How not to disappear | The Procession of Disappearance

Having presented their work-in-progress last Friday, the artists who formed part of Spazju Kreattiv’s residency in Għarb, Gozo earlier this month speak to TEODOR RELJIC about ‘The Procession of Disappearance’, and how the island of Gozo inspired the dynamics inherent in the project’s title

Pearlie Frisch (Switzerland), Maria de la O Garrido (Spain), Célia Hay (France), Lena Heubusch (Germany), Candice Japiassu (Brazil) and Stephanie Sant (Malta) formed part of Spazju Kreattiv’s  Gharb, Gozo residency programme earlier this month
Pearlie Frisch (Switzerland), Maria de la O Garrido (Spain), Célia Hay (France), Lena Heubusch (Germany), Candice Japiassu (Brazil) and Stephanie Sant (Malta) formed part of Spazju Kreattiv’s Gharb, Gozo residency programme earlier this month

Could you tell us a little bit about the group, and how your respective backgrounds and artistic inclinations have helped focus your intentions on this particular project?

We are Pearlie Frisch from Switzerland, Maria de la O Garrido from Spain, Célia Hay from France, Lena Heubusch from Germany, Candice Japiassu from Brazil and Stephanie Sant from Malta.
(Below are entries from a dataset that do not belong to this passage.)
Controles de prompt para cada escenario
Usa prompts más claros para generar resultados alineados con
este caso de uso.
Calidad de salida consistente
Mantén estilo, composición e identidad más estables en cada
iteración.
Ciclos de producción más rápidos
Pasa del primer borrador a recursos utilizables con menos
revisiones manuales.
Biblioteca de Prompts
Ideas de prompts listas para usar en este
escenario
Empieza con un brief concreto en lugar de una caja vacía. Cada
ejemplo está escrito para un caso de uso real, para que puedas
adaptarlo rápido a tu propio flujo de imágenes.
We met at Central Saint Martins during our two-year MA in Photography in London. We have collectively been organising, coordinating and curating exhibitions, film screenings and multiple events as a way of creating dialogue and immersive experience addressing the contemporary concerns that draw through all of our practices and meet in conversation.
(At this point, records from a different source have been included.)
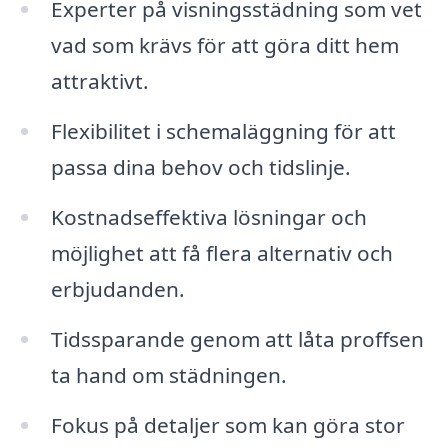
Experter på visningsstädning som vet
vad som krävs för att göra ditt hem
attraktivt.
Flexibilitet i schemaläggning för att
passa dina behov och tidslinje.
Kostnadseffektiva lösningar och
möjlighet att få flera alternativ och
erbjudanden.
Tidssparande genom att låta proffsen
ta hand om städningen.
Fokus på detaljer som kan göra stor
Our practices explore the body through image, traces as awareness of existence, filmmaking as mysterious rituals enabling new relationships, desire and alchemy, and transformation of the everyday. All these elements came together in the project ‘The Procession of Disappearance’, within the Gozitan landscape.

Why was ‘Disappearance’ chosen as a motif for this Gozo-based project?

We are addressing elements that are disappearing and have disappeared from the island of Gozo. The idea of this procession is not to mourn their fragility, but to celebrate the ephemeral nature of them in the context of Gozo. We see disappearance as a part of the continuation of the island itself, for better or for worse.

There are strong examples of where Gozo was at before – the thousands of fossils lacing the floors, the rocks and some benches are evident of Gozo’s submerged past. These, met with the overwhelming presence of plastic show how differing timelines overlap. The collective anxiety of such suffocating forces that are threatening our environment motivated the work we created these past two weeks.

Procession and ritual also appear to be integral parts of the process. Why is this so?

These landscapes gave us a strong potential for creating our own mythology and narrative. It’s a mythology that we envisage as a more personal and poetic gesture towards this environment rather than by creating a dogma.

We look at rituals as ways of connecting with the island. We thought about the processions, as they are very present rituals in the Maltese calendar. Through this performative act of walking, while enduring the strong gale we carried out an offering to nature.

Do you hope to further build on the work of the residency in any future work you’re planning?

By filming the procession alongside the various rituals, we enable our project to branch out beyond the two-week residency. The film itself will also be an art object on its own and will carry the things accomplished during this period beyond Għarb.